Council workshop takes up impact fees
The Daily Inter Lake
Who knows what Kalispell City Council members think of a proposed road-impact fee?
In fact, council members themselves probably don't have a feel on what the council as a whole thinks.
That haziness should clear up at 7 p.m. Tuesday during a workshop session after a short regular meeting on routine matters. No votes are legally allowed in a workshop session.
The council originally scheduled a Tuesday public hearing on the matter, but canceled it because members thought the body is not near any major decisions on the topic.
Tonight's meeting is moved to Tuesday because of the Martin Luther King Jr. holiday.
Tuesday will be when council members discuss what they like and don't like about the proposed impact fees.
Not an inkling of a consensus emerged from last week's council workshop session on the same subject - except that most council members had plenty of questions and wanted to spend a lot more time talking about the issue.
On Tuesday, the council is likely to discuss:
n Individual council members' concerns and objections.

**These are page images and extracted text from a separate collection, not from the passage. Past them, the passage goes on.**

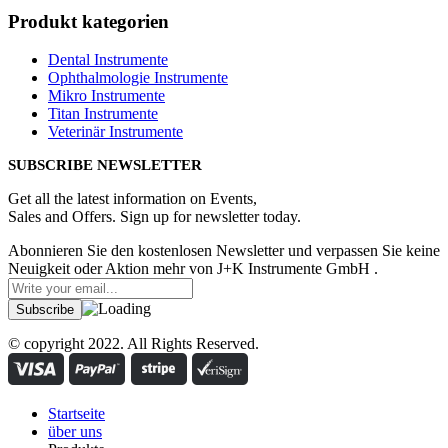
Produkt kategorien
Dental Instrumente
Ophthalmologie Instrumente
Mikro Instrumente
Titan Instrumente
Veterinär Instrumente
SUBSCRIBE NEWSLETTER
Get all the latest information on Events,
Sales and Offers. Sign up for newsletter today.
Abonnieren Sie den kostenlosen Newsletter und verpassen Sie keine
Neuigkeit oder Aktion mehr von J+K Instrumente GmbH .
© copyright 2022. All Rights Reserved.
Startseite
über uns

n Whether to adopt the figures and formulas suggested in a longtime study by a city consultant.
n Whether the proposed fees should be trimmed.
n Whether the fees should be phased in, with grandfathering provided for projects that exist on paper but have not obtained building permits.

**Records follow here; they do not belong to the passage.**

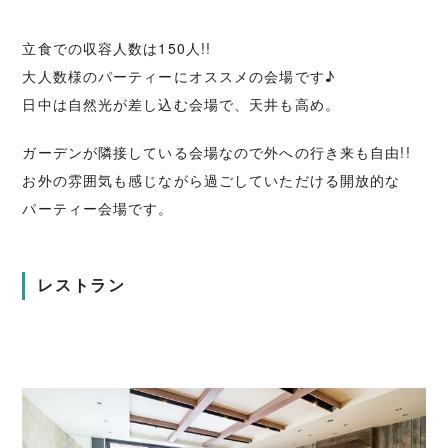
立食での収容人数は150人!!
大人数様のパーティーにオススメの会場です♪
日中は自然光が差し込む会場で、天井も高め。
ガーデンが隣接している会場なので外への行き来も自由!!
お外の雰囲気も感じながら過ごしていただける開放的な
パーティー会場です。
レストラン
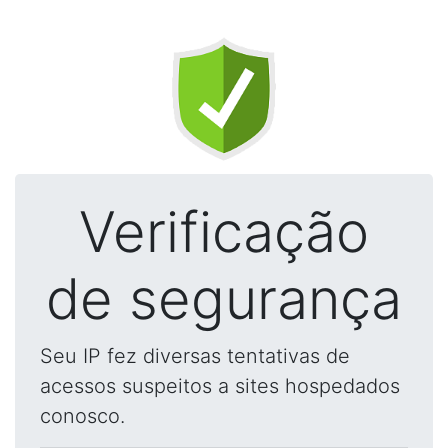
Verificação
de segurança
Seu IP fez diversas tentativas de
acessos suspeitos a sites hospedados
conosco.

n Whether the proposed fee system meets the state's legal requirements.
An impact fee is a one-time charge on a new home or commercial building that is built in or annexed into Kalispell. Its purpose is to help the city pay for the extra capital costs of serving that structure.
The proposed road-impact fees are controversial because new buildings would be assessed fees depending upon the amount of traffic they are expected to create.
The impact fee on a new single-family home, which has minimal impact, would be $928. But business projects likely to create lots of traffic - such as Glacier Town Center - can expect to pay larger amounts in the hundreds of thousands of dollars.